Backup Best Practice = 3 Copies
Researchers are encouraged to keep 3 copies of their active files:
- The original/active file stored on your computer. This is the file you update daily throughout the course of your work.
- A backup copy on a physical external drive (Ex. disk, jump-drive, external hard drive). This should be updated frequently in case your primary work computer is lost.
- A backup file stored on a remote or cloud drive (Ex. shared university drive, cloud storage). This should be updated frequently in case your physical storage devices are lost. This also ensures remote access to files.
Finally, when a project is concluded and the data is no longer being amended or collected, a final archived copy of the files can be permanently stored in Portland State's data depository, PDXScholar, or other established data repository.
Research Computing Services
The Office of Information Technology provides assistance in storing live/active data. This support includes:
- Data Storage
- Research Software
- High-performance computing
- Platforms for long running processes
- Support for Cluster computing
Additional information about the range of OIT's services can be found on the Research Computing Services website:
- OIT, Research Computing Services"Computing resources ranging from laptop to supercomputer, from Excel-scale to Exascale, with the purpose of facilitating scientific discovery. OIT provides servers, data storage, networking and a broad range of software to handle many different computational requirements. These systems:
* provide platforms for very long running processes.
* provide platforms for high-performance computing at scale with MPI.
*supply data storage for active computing.

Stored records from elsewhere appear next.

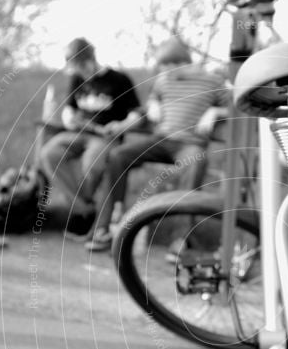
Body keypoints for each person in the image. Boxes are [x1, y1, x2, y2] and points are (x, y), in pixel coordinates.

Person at [85, 37, 229, 252]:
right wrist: (153, 104)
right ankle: (107, 224)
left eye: (170, 66)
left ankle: (179, 240)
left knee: (195, 165)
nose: (166, 71)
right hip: (161, 140)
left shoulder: (211, 81)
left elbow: (237, 106)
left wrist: (215, 111)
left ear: (184, 63)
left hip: (189, 144)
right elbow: (154, 97)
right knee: (118, 156)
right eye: (163, 66)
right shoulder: (163, 81)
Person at [37, 38, 143, 234]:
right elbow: (69, 108)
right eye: (76, 68)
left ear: (90, 59)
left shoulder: (120, 80)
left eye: (81, 66)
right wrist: (69, 119)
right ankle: (84, 209)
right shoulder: (77, 79)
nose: (80, 72)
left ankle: (80, 213)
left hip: (105, 137)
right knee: (49, 154)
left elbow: (137, 114)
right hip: (77, 133)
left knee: (91, 163)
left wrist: (121, 125)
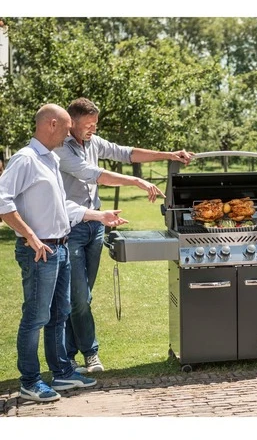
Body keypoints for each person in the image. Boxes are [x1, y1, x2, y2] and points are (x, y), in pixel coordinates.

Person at [54, 97, 193, 374]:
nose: (93, 129)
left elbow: (127, 153)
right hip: (72, 227)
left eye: (95, 124)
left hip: (96, 226)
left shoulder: (94, 142)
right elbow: (92, 174)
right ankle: (90, 353)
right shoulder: (61, 148)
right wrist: (137, 181)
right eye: (88, 124)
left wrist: (169, 155)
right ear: (72, 123)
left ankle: (69, 356)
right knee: (78, 297)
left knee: (82, 297)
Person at [0, 104, 128, 402]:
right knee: (36, 317)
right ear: (52, 124)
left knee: (60, 314)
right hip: (40, 251)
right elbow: (2, 201)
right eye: (68, 127)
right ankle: (30, 381)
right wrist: (30, 236)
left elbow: (62, 206)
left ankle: (62, 372)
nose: (70, 133)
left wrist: (99, 216)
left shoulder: (51, 160)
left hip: (60, 248)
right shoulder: (25, 159)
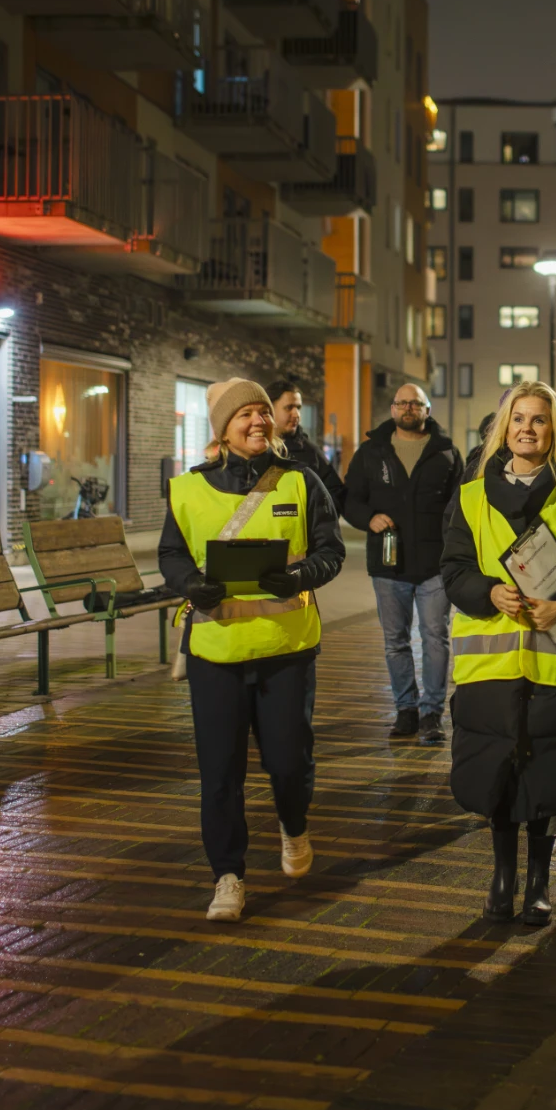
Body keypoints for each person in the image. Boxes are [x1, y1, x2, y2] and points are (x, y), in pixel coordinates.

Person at [159, 379, 346, 923]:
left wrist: (301, 576)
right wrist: (190, 585)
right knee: (220, 773)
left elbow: (331, 551)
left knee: (288, 764)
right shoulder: (188, 490)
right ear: (222, 428)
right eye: (245, 415)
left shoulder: (301, 482)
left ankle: (293, 823)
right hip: (215, 651)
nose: (258, 422)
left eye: (263, 412)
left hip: (286, 647)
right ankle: (228, 875)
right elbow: (172, 554)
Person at [442, 381, 556, 926]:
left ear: (555, 430)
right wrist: (488, 593)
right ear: (504, 428)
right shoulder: (469, 496)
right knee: (499, 774)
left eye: (539, 420)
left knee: (545, 778)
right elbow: (453, 570)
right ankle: (502, 877)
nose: (527, 428)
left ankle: (540, 881)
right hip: (492, 666)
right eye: (518, 418)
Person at [342, 384, 462, 744]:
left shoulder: (446, 453)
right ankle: (406, 710)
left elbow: (459, 508)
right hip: (388, 564)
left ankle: (431, 714)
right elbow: (350, 500)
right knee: (395, 641)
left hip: (435, 566)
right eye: (402, 403)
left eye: (416, 403)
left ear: (428, 409)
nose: (409, 408)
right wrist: (369, 518)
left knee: (435, 639)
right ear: (393, 409)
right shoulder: (370, 452)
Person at [267, 379, 346, 514]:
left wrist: (315, 521)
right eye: (289, 407)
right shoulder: (254, 448)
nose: (296, 414)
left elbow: (335, 493)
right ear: (270, 409)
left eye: (298, 408)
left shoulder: (310, 452)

* give you access to a range of installed research software."
Questions to Ask Yourself about Securing Data
- How often should data be backed up?
- How many copies of data should you have?

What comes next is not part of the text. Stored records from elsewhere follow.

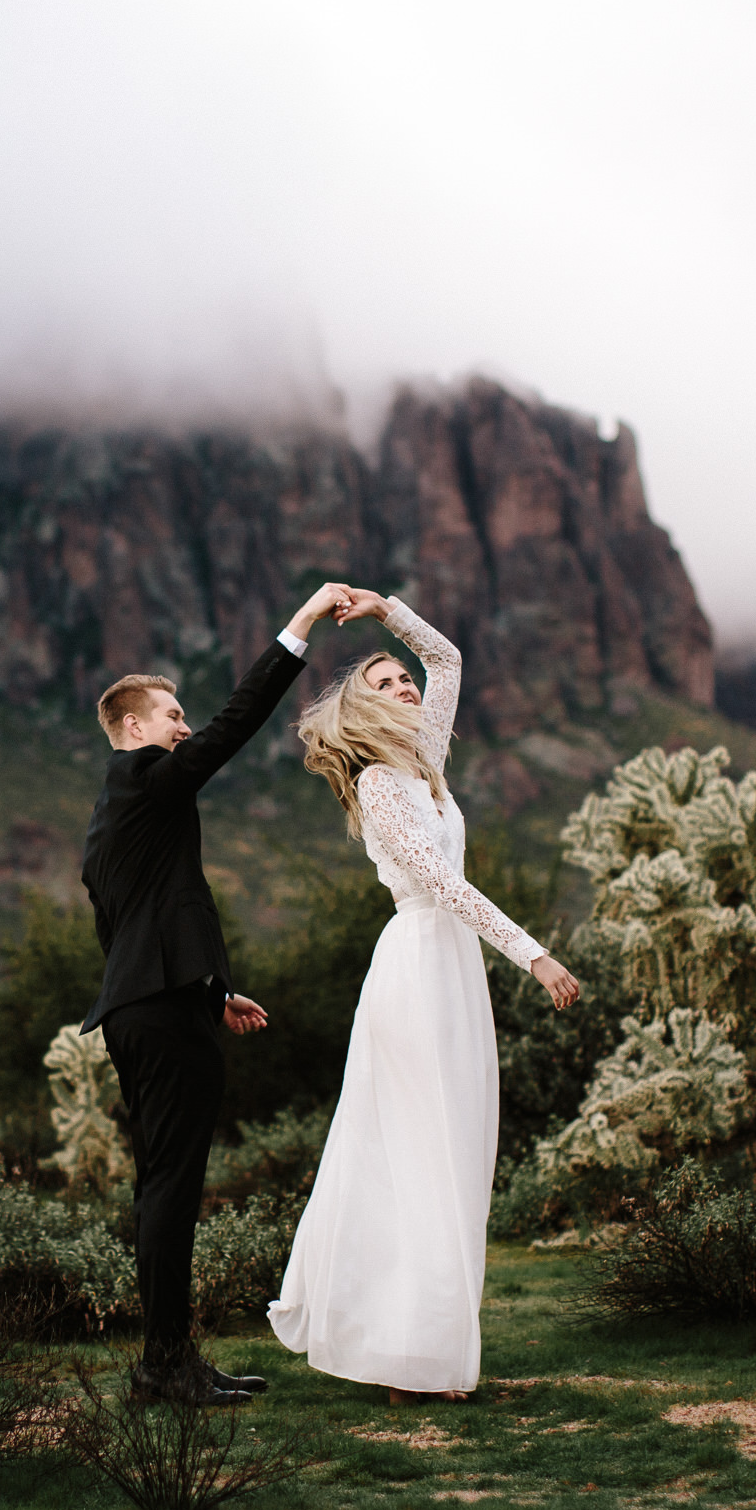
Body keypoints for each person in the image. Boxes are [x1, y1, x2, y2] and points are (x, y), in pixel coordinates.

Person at [268, 587, 581, 1404]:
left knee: (460, 1152)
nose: (407, 688)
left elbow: (447, 657)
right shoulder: (379, 783)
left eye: (404, 683)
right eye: (385, 684)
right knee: (418, 1150)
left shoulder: (428, 765)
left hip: (455, 971)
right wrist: (535, 954)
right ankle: (408, 1353)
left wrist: (384, 611)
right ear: (359, 712)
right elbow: (440, 884)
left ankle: (429, 1345)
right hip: (415, 963)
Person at [82, 579, 353, 1408]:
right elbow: (239, 722)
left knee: (165, 1183)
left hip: (153, 1006)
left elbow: (133, 921)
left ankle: (169, 1361)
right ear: (135, 727)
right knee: (170, 1187)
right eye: (171, 715)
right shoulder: (145, 778)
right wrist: (301, 624)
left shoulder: (117, 816)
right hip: (160, 1014)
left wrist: (212, 990)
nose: (185, 726)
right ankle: (165, 1368)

- Where can you store your data?
- How much server space can you get?
- Should your data be encrypted?
Storage Options
Storage Options
- Internal, local hard drives
- Networked storage
- External storage devices
- Physical storage
- Remote storage services (The Cloud)
- Private sector services: Amazon S3, Elephant Drive, Jungle Disk, Mozy, Carbonite
Things to Remember
- Data sharing is not data storage
- Read terms of service
- Consult your PI or institutional policies
Version Tracking
- GithubThough GitHub is primarily a repository where software developers can collaborate with one another on common projects while keeping track of versions of code uploaded from multiple contributors, its collaborative development workflow environment can also be used to create and maintain a working dataset repository whenever comma-separated or tab-delimited text file formats are used.